A Case of the Booze II - A Craven Danger Mystery
“I can’t believe it!" said Craven Danger. “The one time I come so close to a case that I could almost feel the bullets whizzin’ past my ears and the flames lickin’ at my feet as I make my heroic dash through a burnin’ warehouse - tied to a chair, mind you - and jump out the window - still in the chair, I’ll have you know - you come along and take it all away! I mean, who’s the private dick around here, anyway? Me or you?"
“Keep your shorts on, Mr. Danger,” said Betty. “You’ll blow a casket.”
“Gasket,” said Craven.
“That too,” said Betty. “But it’s not like you think.”
“Never mind what I think! All I know is I just spent the last three hours walkin’ the streets in search of my secretary and a merry widow, thinkin’ they’d been kidnaped or something. And the last place I figured to find them would be in a crummy dive saloon like this one, with your playin’ junior detective and takin’ a case right out from under me! And under my very toes!”
”Nose,” said Betty.
”Under that too,” said Craven
“Hey!” said the bartender. “I recent that crummy dive saloon crack. I’ll have you know that we just had the exterminators in here not two days ago, and we now got rat traps and poison pellets comin’ out of our ears! You won’t see that in no crummy dive saloon!”
”Ah, go tap a keg, why don’t cha!” said Craven.
”Ah, go tap a kidney, while your at it!” said the bartender.
“Ya see,” said Betty, “it’s like this. When I seen that poor merry widow in need of a drink, the last place I thought she should have one was wit’ a hootch hound like you. If I caved in and brought you that bottle, one minute you’d be discussin’ a case with a wailin’ widow and the next minute, whammo!You two are doin‘ a Hoochie Coochie dance, and moppin’ each other all over the office floor!”
“Hey!" said Craven. “Talk about havin' no faith!”
"Oh, I have faith in ya, Mr. Danger," said Betty. "I just don't trust ya."
"Gee, thanks," said Craven. "Now I feel better."
“Speakin a dancin',” said Betty, “I remember the first time I saw ya. Three years ago. I was a cocktail waitress at Benji’s tavern and I was waitin’ on your table. That dish you was wit’, Creamy Delicious, you kept callin’ her--”
“She was in show business,” interrupted Craven.
“She was an usherette at the Radio City Music Hall!” said Betty.
“It’s still show business!” said Craven.
“Anyways," said Betty, “she wanted to dance a fox trot. So ya both get on the dance floor, but neither of ya seemed to be doin’ the same dance. Ya kept smackin’ each other in the puss and gettin’ your legs all tangled up. 'Who taught you how to dance?’ says Creamy Delicious, 'King Kong?‘“
“Oh, you’re daft!” said Craven. “She never said no such thing!”
“But you were the cutest thing on that dance floor, Mr. Danger,” said Betty.
“Yeah?” said Craven.
“Oh, yeah,” said Betty.
“You wouldn’t be tryin’ to snow a guy, would ya?”
“Cross my heart, Mr. Danger,” said Betty. “I was only tryin’ ta help us get a case.”
”So what is our case?” said Craven. “I’m dyin’ to know!“
”That‘s just it, Mr. Danger,” said Betty. ”There ain‘t no case.”
”No case?” said Craven. ”Ya mean she changed her mind?”
“No," said Betty. “It seems our merry widow got confused and walked in the wrong door this morning. She was looking for Grave Endeavors, the headstone engravers across the hall.”

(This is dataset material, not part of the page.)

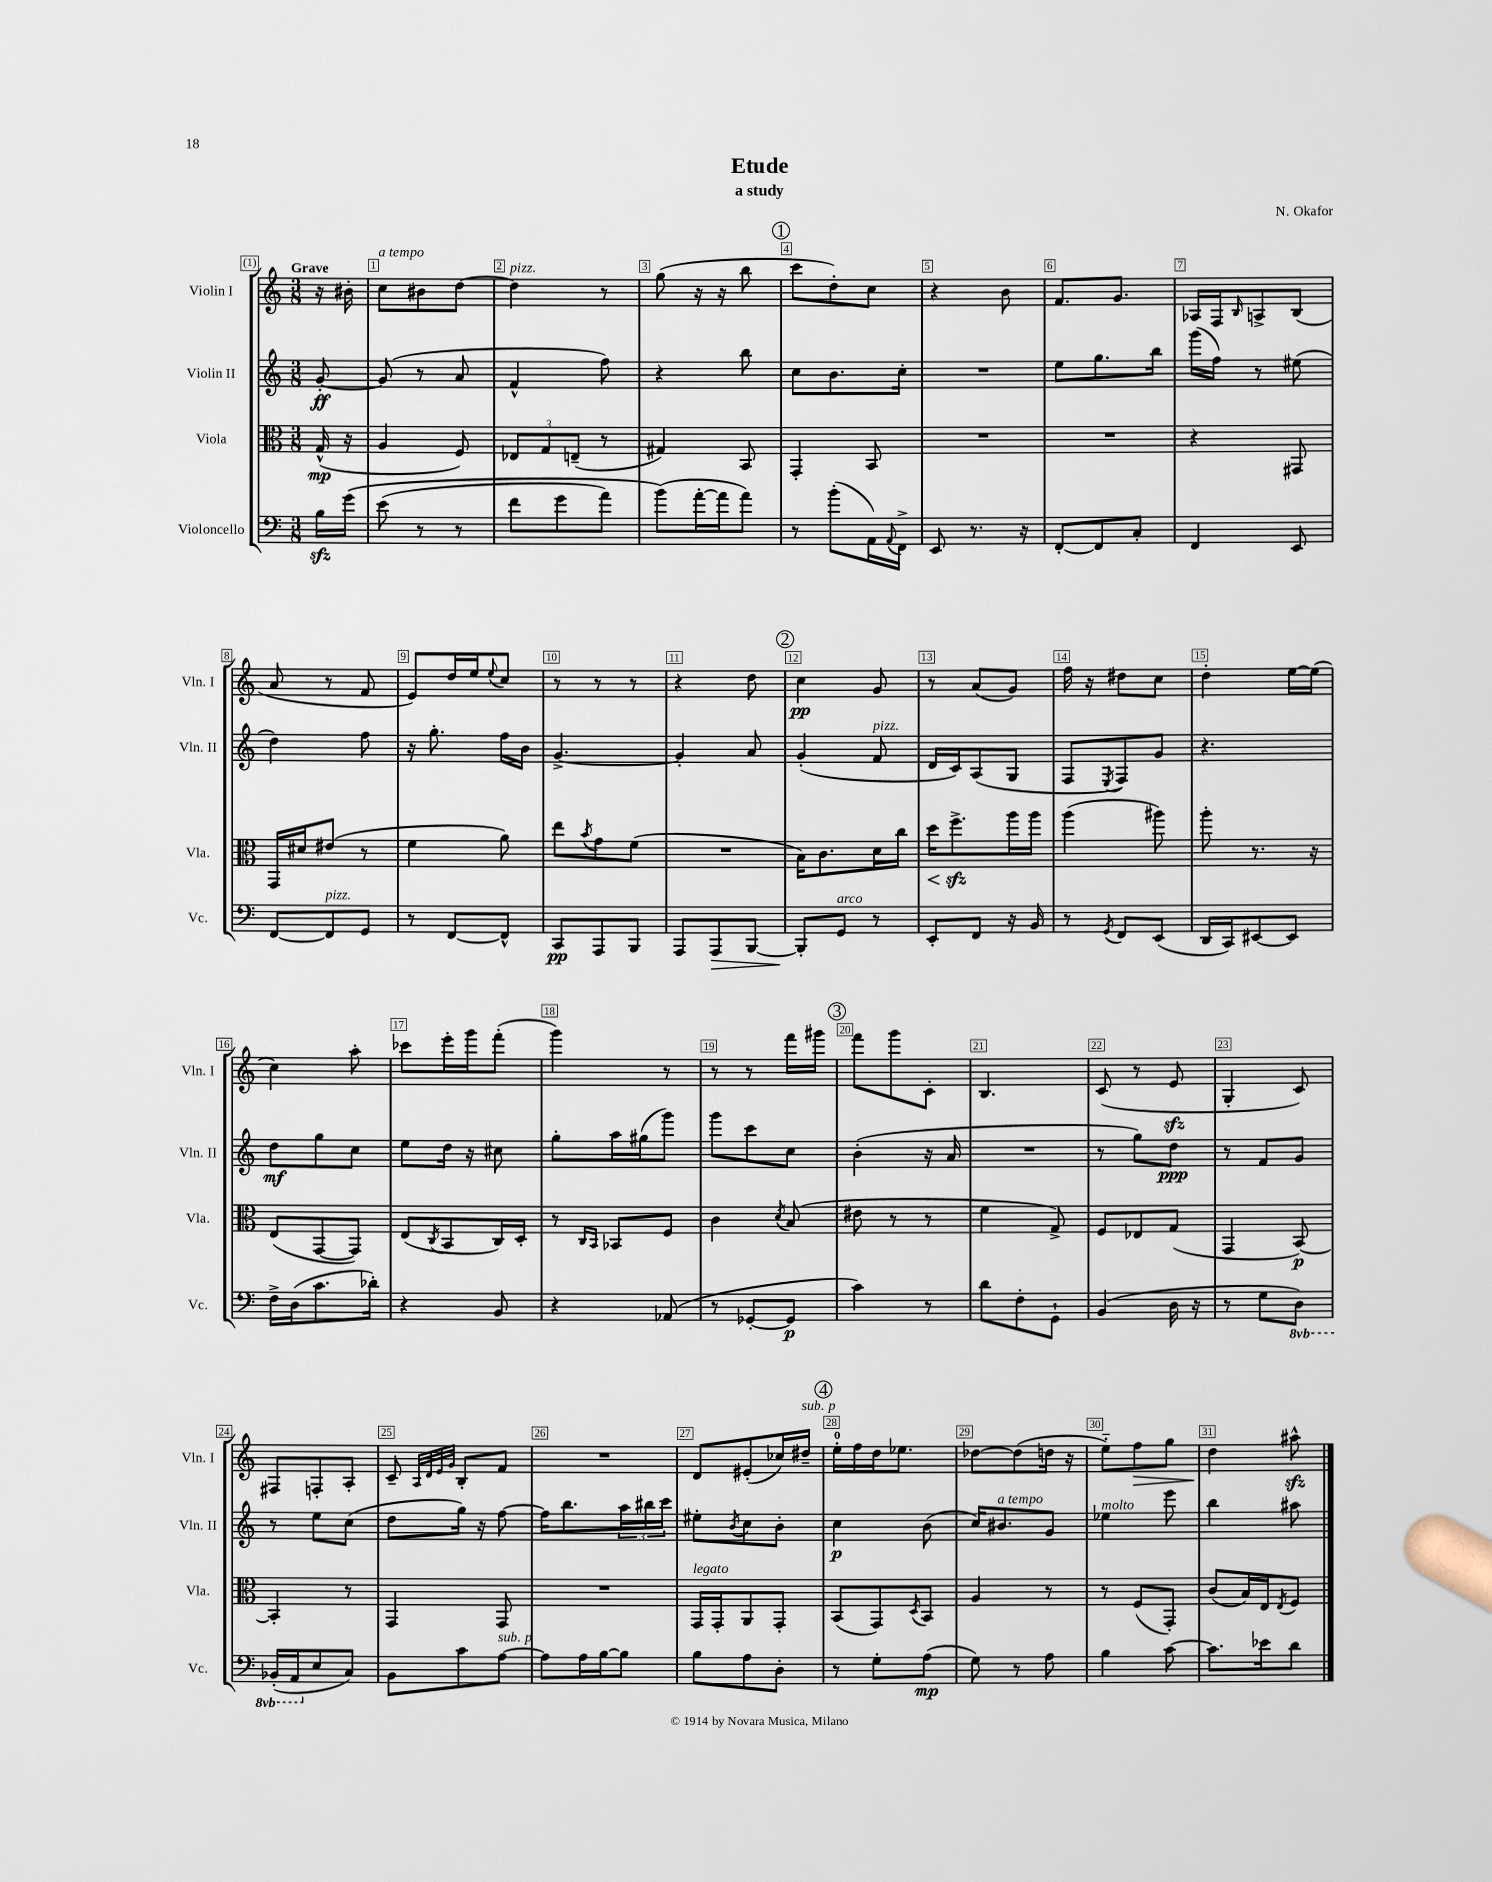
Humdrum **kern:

“You mean I go through all of this and I still ain’t got a case?”
“That’s the way the bookie crumbles,” said Betty.
“Cookie,” said Craven.
“Them, too,“ said Betty.
“So, where is this merry widow now?” said Craven
“She’s standin’ over there," said Betty. “The one with her head in the fish bowl.”
”And just why would she be doin' that?“ said Craven.
”Gettin‘ a better look, I guess. I told her not to have that fancy drink wit’ the umbrella in it. Those babies ’ll sneak up on ya and, Boom! Next thing you know you’re doin’ the Charleston wit’ a drunken postman and spittin’ up gold fish.”
"Yeah, Mr. Danger?"
“All this talk about dancin got me thinkin'. How about you and me throw some nickels in the juke box and show ‘em how its done?”
“I thought you’d never ask,” said Betty.
And off they went. Swallowed up in a sea of drunken sailors and a future full of merry black widows.